# Rockwall Canyon Work Train



## s-4 (Jan 2, 2008)

Yesterday the state of NH ran a work train over the recently abandoned Rockwall Canyon RR Route. This was the first train over the RCRR in nearly 8 months. The run was operated to cut back overgrowth and to repair track damage keeping the line serviceable for future railroad operations. Service over Rockwall Canyon was suspended several months after the Boraxo plant moved out of town. Boraxo was one of RCRR's last weekly customers, the building has already been demolished.


----------



## blackburn49 (Jan 2, 2008)

Very nice layout. Good storyline too.  It _does_ appear to be an abandoned rail.


----------



## Richard Smith (Jan 2, 2008)

Nice shots! How long is that run? It looks like it goes for a considerable way. Fine looking railroad and I've always liked that C&NW paint job.


----------



## s-4 (Jan 2, 2008)

Thanks for the comments guys! 
The railroad is located at my parents house about 15 minutes away from my new condo. Since we have common land at the condo, I can not, _and do not want_ to build a new garden railway. Instead, I have built a huge HO layout in my basement and I've kept my garden railroad at my parent's place. I thought I would have more opportunity to untilize my outdoor layout, but over the last year and half, I've only run trains about 10 times. 

The layout is about 1000ft long and has an elevation change of about 15ft. While I sold off some of my equipment, I hope to retain the majority of my railroad for a future pike on my own land! For now, I will try to keep things running occaisionally on the RCRR.


----------



## denray (Jan 5, 2008)

Great pictures, can sure tell you have put some seious thought in the changes in elevation. I know with that much change,you must do some serious planning. 
Tell us about your bridges, what are they made of. 
Great job 
Dennis


----------



## suleski (Jan 2, 2008)

Jeff - Its good to see that you are still running some trains. I had thought the RCRR was defunct, glad it still sees a train every now and then. 

Scott


----------



## N1CW (Jan 3, 2008)

Scott 

*I bet that Jeff has determined that his HO train will not be able to 'handle the tonnage' in the near term. 
I would expect that he will need to sub-contract some tankers from CapeAnnRail for the liquid refreshment. 
*


----------



## Torby (Jan 2, 2008)

Man, that's purdy!


----------



## s-4 (Jan 2, 2008)

Dennis, 
The railroad is about 1000ft long with reverse loops on each end. The typical gradient on the main line is 4%. It's a steep rocky grade that required 6 back and forth passes to reach the peak. There are also 2 single helix loops that gain altitude in especially tough spots. I built nearly all of this railroad between the age of 14 and 18 while working weekends at a hobby shop! (I worked elsewhere during the week, but that $ wasn't for the train fund haha) 













































Scott, 
Nice to see your still in the rail scene as well. You sure have quite the fleet of plows! I'll have to see about coming down to Larry's again sometime...or perhaps we could meet up on my pike. 

Ray, 
How's the RS3 and RDC's treating ya? Not sure about liquid refreshment via tank car, Aristo has those special warnings on their packaging now haha. Maybe they only apply in California. 

Torby, 
Thanks!


----------



## lvmosher (Jan 2, 2008)

Source material
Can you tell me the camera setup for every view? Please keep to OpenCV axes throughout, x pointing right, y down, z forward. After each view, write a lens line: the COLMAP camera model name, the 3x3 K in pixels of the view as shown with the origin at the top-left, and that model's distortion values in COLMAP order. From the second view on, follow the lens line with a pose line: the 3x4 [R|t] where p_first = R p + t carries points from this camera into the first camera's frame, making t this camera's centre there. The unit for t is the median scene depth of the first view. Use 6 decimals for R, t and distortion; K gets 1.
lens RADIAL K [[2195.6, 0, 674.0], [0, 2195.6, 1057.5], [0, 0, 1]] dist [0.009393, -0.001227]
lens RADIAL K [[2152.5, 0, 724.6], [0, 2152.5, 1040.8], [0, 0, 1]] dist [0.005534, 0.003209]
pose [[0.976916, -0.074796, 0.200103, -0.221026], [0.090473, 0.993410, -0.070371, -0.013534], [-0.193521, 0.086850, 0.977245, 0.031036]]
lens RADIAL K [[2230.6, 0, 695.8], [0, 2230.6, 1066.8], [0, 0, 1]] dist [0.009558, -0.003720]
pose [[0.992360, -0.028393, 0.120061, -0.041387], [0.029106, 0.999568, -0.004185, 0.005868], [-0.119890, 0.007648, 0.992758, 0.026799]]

Exercises to complete
1. Repeat everything in the railroad thread above from "The railroad is located" down to "about 10 times.".
2. In the railroad thread, what is the typical gradient on the main line?

Answers for the tasks
1.
The railroad is located at my parents house about 15 minutes away from my new condo. Since we have common land at the condo, I can not, _and do not want_ to build a new garden railway. Instead, I have built a huge HO layout in my basement and I've kept my garden railroad at my parent's place. I thought I would have more opportunity to untilize my outdoor layout, but over the last year and half, I've only run trains about 10 times.

2. The typical gradient on the main line is 4%.